THE INPUT START

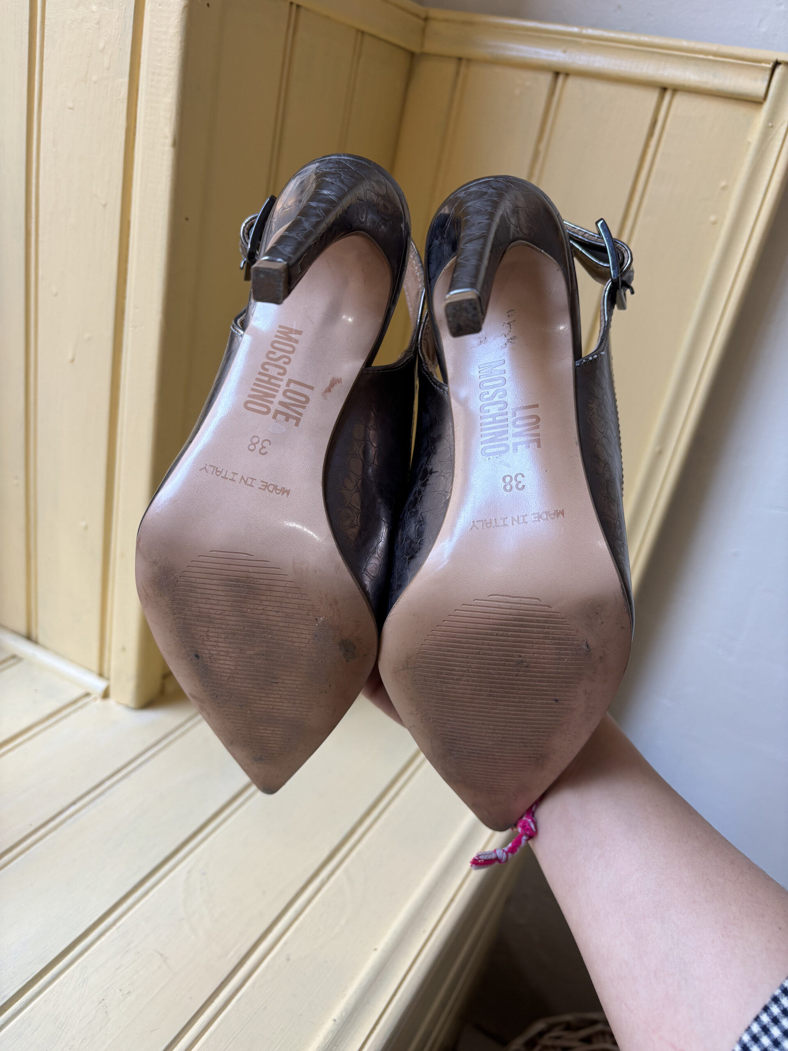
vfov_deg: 67.3
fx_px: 789
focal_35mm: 26
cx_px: 394
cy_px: 526
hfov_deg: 53.1
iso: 40
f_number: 1.6
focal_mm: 5.96
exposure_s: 1/100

THE INPUT END

**WHAT IS EXPECTED**
Only the pictures may be dropped when you copy the data above; everything else stays exact.

**YOUR RESPONSE**
vfov_deg: 67.3
fx_px: 789
focal_35mm: 26
cx_px: 394
cy_px: 526
hfov_deg: 53.1
iso: 40
f_number: 1.6
focal_mm: 5.96
exposure_s: 1/100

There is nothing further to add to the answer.